Stored items from a collection
*****
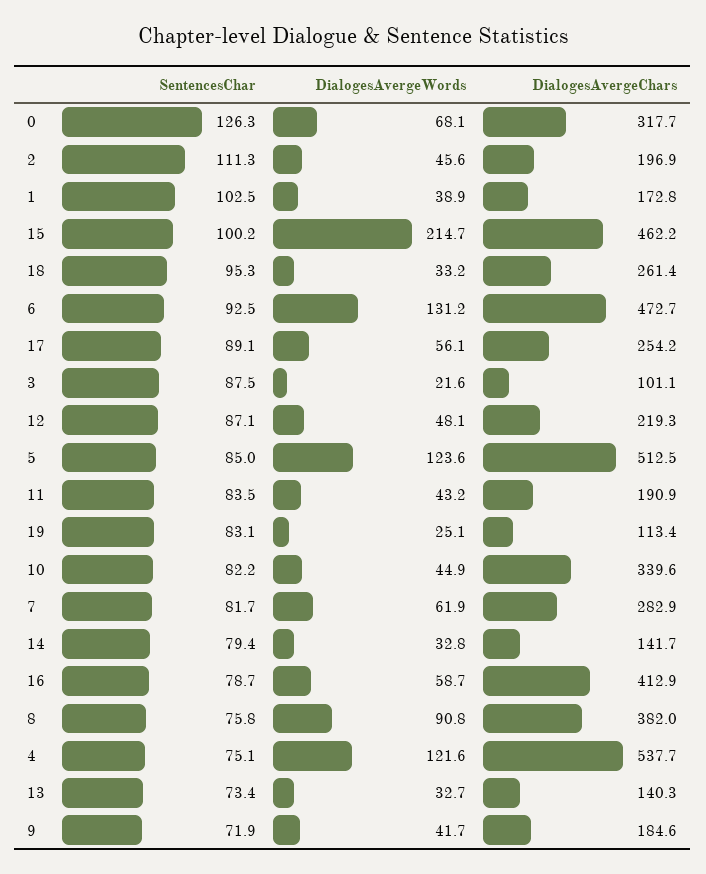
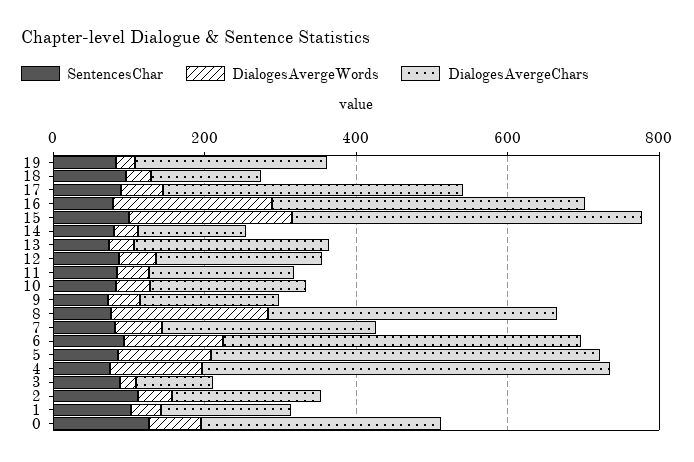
  {
    "SentencesChar": {
      "0": 126.3,
      "2": 111.3,
      "1": 102.5,
      "15": 100.2,
      "18": 95.3,
      "6": 92.5,
      "17": 89.1,
      "3": 87.5,
      "12": 87.1,
      "5": 85,
      "11": 83.5,
      "19": 83.1,
      "10": 82.2,
      "7": 81.7,
      "14": 79.4,
      "16": 78.7,
      "8": 75.8,
      "4": 75.1,
      "13": 73.4,
      "9": 71.9
    },
    "DialogesAvergeWords": {
      "0": 68.1,
      "2": 45.6,
      "1": 38.9,
      "15": 214.7,
      "18": 33.2,
      "6": 131.2,
      "17": 56.1,
      "3": 21.6,
      "12": 48.1,
      "5": 123.6,
      "11": 43.2,
      "19": 25.1,
      "10": 44.9,
      "7": 61.9,
      "14": 32.8,
-     "16": 58.7,
+     "16": 200,
-     "8": 90.8,
+     "8": 200,
      "4": 121.6,
      "13": 32.7,
      "9": 41.7
    },
    "DialogesAvergeChars": {
      "0": 317.7,
      "2": 196.9,
      "1": 172.8,
      "15": 462.2,
-     "18": 261.4,
+     "18": 150,
      "6": 472.7,
-     "17": 254.2,
+     "17": 400,
      "3": 101.1,
      "12": 219.3,
      "5": 512.5,
      "11": 190.9,
-     "19": 113.4,
+     "19": 250,
-     "10": 339.6,
+     "10": 200,
      "7": 282.9,
      "14": 141.7,
      "16": 412.9,
      "8": 382,
      "4": 537.7,
-     "13": 140.3,
+     "13": 250,
      "9": 184.6
    }
  }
*****
→ **Instructions to follow**:
In your copy, omit the pictures and restate every line of the data word for word.

→ **Response to this task**:
  {
    "SentencesChar": {
      "0": 126.3,
      "2": 111.3,
      "1": 102.5,
      "15": 100.2,
      "18": 95.3,
      "6": 92.5,
      "17": 89.1,
      "3": 87.5,
      "12": 87.1,
      "5": 85,
      "11": 83.5,
      "19": 83.1,
      "10": 82.2,
      "7": 81.7,
      "14": 79.4,
      "16": 78.7,
      "8": 75.8,
      "4": 75.1,
      "13": 73.4,
      "9": 71.9
    },
    "DialogesAvergeWords": {
      "0": 68.1,
      "2": 45.6,
      "1": 38.9,
      "15": 214.7,
      "18": 33.2,
      "6": 131.2,
      "17": 56.1,
      "3": 21.6,
      "12": 48.1,
      "5": 123.6,
      "11": 43.2,
      "19": 25.1,
      "10": 44.9,
      "7": 61.9,
      "14": 32.8,
-     "16": 58.7,
+     "16": 200,
-     "8": 90.8,
+     "8": 200,
      "4": 121.6,
      "13": 32.7,
      "9": 41.7
    },
    "DialogesAvergeChars": {
      "0": 317.7,
      "2": 196.9,
      "1": 172.8,
      "15": 462.2,
-     "18": 261.4,
+     "18": 150,
      "6": 472.7,
-     "17": 254.2,
+     "17": 400,
      "3": 101.1,
      "12": 219.3,
      "5": 512.5,
      "11": 190.9,
-     "19": 113.4,
+     "19": 250,
-     "10": 339.6,
+     "10": 200,
      "7": 282.9,
      "14": 141.7,
      "16": 412.9,
      "8": 382,
      "4": 537.7,
-     "13": 140.3,
+     "13": 250,
      "9": 184.6
    }
  }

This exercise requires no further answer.